■ **Source material**
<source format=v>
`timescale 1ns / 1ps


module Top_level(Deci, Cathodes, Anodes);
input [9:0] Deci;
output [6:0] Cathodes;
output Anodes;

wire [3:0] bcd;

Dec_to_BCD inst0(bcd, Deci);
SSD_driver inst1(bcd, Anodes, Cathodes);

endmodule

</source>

■ **Your goal**
Retype the listing above, exactly and in full.

■ **Output of the exercise**
<source format=v>
`timescale 1ns / 1ps


module Top_level(Deci, Cathodes, Anodes);
input [9:0] Deci;
output [6:0] Cathodes;
output Anodes;

wire [3:0] bcd;

Dec_to_BCD inst0(bcd, Deci);
SSD_driver inst1(bcd, Anodes, Cathodes);

endmodule

</source>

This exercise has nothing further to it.